The player begins at the bottom of the screen and motion is restricted to traveling up and down. Player speed is also restricted such that the player can only move every 3 frames. A reward of +1 is given when the player reaches the top of the screen, at which point the player is returned to the bottom. Cars travel horizontally on the screen and teleport to the other side when the edge is reached. When hit by a car, the player is returned to the bottom of the screen. Car direction and speed is indicated by 5 trail channels, the location of the trail gives direction while the specific channel indicates how frequently the car moves (from once every frame to once every 5 frames). Each time the player successfully reaches the top of the screen, the car speeds are randomized. Termination occurs after 2500 frames have elapsed.

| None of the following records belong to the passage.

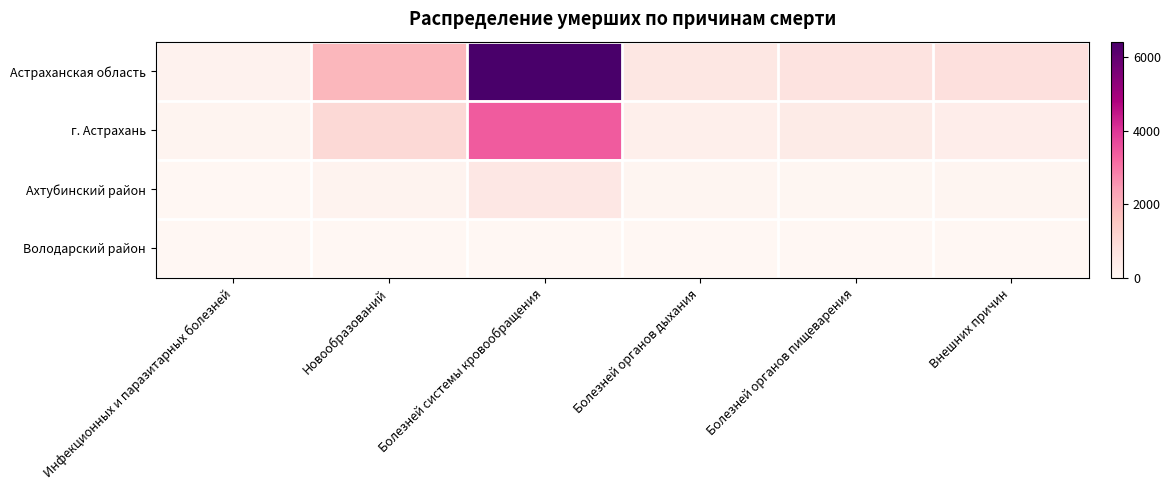

At which category is the sum across all series the highest?

Болезней системы кровообращения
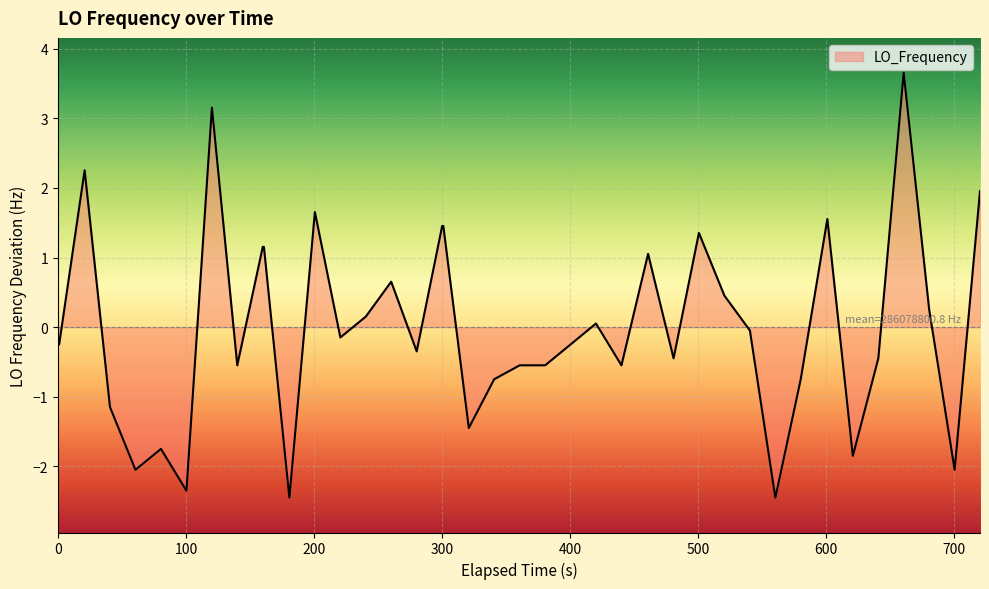

What is the difference between the maximum and minimum values?

6.1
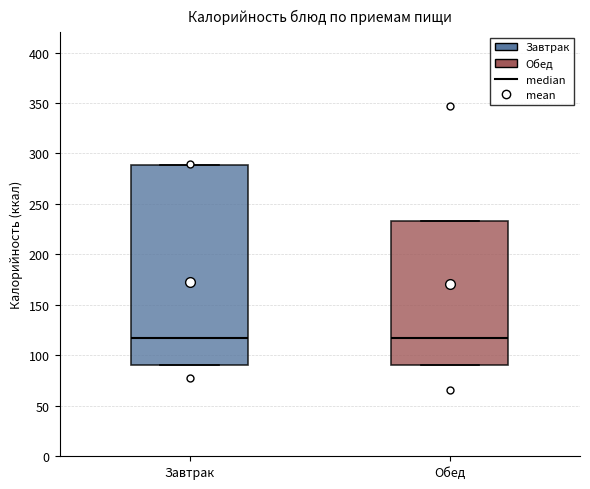

Where is the lower edge of the box for Завтрак on the y-axis? The values are not printed on the chart, so give them approximately, as read against the axis.

90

github.com/kenjyoung/MinAtar - freeway.py

Specs

Name Value
Version v0
Number of players 1
Number of actions 3
Observation shape (10, 10, 7)
Observation type bool
Rewards {0, 1}

Observation

Index Channel
[:, :, 0] Chicken
[:, :, 1] Car
[:, :, 2] Speed 1
[:, :, 3] Speed 2
[:, :, 4] Speed 3
[:, :, 5] Speed 4

Action

No-op (0), up (1), or down (2).

Version History

  • v1: Specify rng key explicitly (API v2) by @sotetsuk in #1058 (v2.0.0)
  • v0 : Initial release (v1.0.0)

Training example

For MinAtar environments, we provide a PPO training example, which takes only 1 min to train on a single GPU.

Baseline models

We provide a baseline model for the MinAtar Freeway environment, which reasonably plays the game.

model = pgx.make_baseline("minatar-freeway_v0")

logits, value = model(state.observation)

We trained the model with PPO for 20M steps. See wandb report for the details of the training.

Reference

  • [Young&Tian+19] "Minatar: An atari-inspired testbed for thorough and reproducible reinforcement learning experiments" arXiv:1903.03176

LICENSE

Pgx is provided under the Apache 2.0 License, but the original MinAtar suite follows the GPL 3.0 License. Therefore, please note that the separated MinAtar extension for Pgx also adheres to the GPL 3.0 License.